Но, несмотря на то, что ижемцы так благотворно действовали на лопарей, рознь между этими двумя народностями там, где они живут вместе, очень сильна. Ижемцы смотрят на лопарей, как на людей низкой породы, а лопари относятся к ижемцам как к захватчикам, отнявшим у них хорошие пастбища. И в Ловозере избы ижемцев и лопарей стоят по разным сторонам реки. Только в самое последнее время передовые лопари и ижемцы, вовлеченные в общественную советскую работу, начинают совместно решать оленеводческие вопросы.
Вместе с ижемцами в качестве работников с ними переселились в Лапландию и самоеды. Благодаря большой помощи, оказываемой им советской властью, многие из них обзавелись теперь собственными стадами.

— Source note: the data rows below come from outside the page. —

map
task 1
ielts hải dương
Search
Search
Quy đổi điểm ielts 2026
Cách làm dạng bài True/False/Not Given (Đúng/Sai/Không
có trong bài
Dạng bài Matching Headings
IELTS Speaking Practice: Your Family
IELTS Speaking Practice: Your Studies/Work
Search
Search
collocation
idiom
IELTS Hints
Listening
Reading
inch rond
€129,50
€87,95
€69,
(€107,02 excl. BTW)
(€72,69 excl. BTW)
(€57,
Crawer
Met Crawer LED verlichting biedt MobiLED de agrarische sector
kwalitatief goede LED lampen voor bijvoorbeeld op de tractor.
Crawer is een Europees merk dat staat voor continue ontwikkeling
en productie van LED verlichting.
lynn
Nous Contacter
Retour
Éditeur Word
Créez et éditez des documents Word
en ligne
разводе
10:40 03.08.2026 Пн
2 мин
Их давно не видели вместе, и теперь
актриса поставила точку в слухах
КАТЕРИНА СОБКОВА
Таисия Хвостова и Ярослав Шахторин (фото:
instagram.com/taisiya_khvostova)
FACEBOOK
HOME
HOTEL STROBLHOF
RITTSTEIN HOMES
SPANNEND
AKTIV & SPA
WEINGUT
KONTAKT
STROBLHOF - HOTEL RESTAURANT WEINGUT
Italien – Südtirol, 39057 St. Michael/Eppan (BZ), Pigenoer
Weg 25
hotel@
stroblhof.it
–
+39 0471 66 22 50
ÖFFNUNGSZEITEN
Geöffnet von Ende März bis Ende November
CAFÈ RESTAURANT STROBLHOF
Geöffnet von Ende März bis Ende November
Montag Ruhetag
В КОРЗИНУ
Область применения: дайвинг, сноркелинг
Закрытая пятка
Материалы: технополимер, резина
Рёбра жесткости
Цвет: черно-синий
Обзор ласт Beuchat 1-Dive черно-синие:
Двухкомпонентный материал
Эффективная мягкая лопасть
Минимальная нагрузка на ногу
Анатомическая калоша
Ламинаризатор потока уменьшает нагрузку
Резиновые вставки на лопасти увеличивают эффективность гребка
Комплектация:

В Ловозеро мы едем самостоятельно. У нас свои отдельные сани и упряжка из трех оленей. Мы сами будем управлять ими и очень этим горды. По жребию мне выпало первым быть кучером. Мои орудия производства — это длинный тонкий шест — хорей и единственная вожжа, привязанная к уздечке вожака, крайнего левого оленя. Я должен сидеть на санях слева, поставив левую ногу на полоз, а правую могу держать — хочу по-лопарски, хочу по-ижемски. По-лопарски— я ее должен вытянуть вперед, по-ижемски — подложить под себя. Я бы предпочел обе ноги протянуть вперед и сесть посредине саней, но надо мной смеются: говорят, так нельзя.
Пока Архип привязывает лыжи к своим саням, я пробую постичь технику управления. Чтобы повернуть налево, естественно, я должен тянуть свою единственную вожжу. Ну, а в другую сторону? Оказывается, чтобы повернуть направо, нужно как-то загадочно похлопывать и подергивать той же вожжой. Чтобы никто не заметил моего конфуза, я потихоньку проделываю с вожжой разные манипуляции, но олени не обращают на меня никакого внимания. Так, с сомнениями в душе, я трогаюсь вслед за Архипом в путь.
Первое время все идет хорошо. Дорога не хуже той, по которой мы ездили в стадо, олени бегут весело, и я с наслаждением помахиваю хореем и кричу совсем как лопарь:
— Кщ-кщ-кщ!..
Переваливаем через пару пологих варак, поросших редким лесом, спускаемся в ложбину, едем по болоту, потом по длинному озеру. За озером — снова лес. Темно; восходит луна. Под ее лучами искрится снег, повисший тяжелыми мохнатыми лапами на деревьях, и они кажутся застывшими клубами белого дыма. Сильно морозит. Копыта оленей громко хрустят по утоптанному снегу.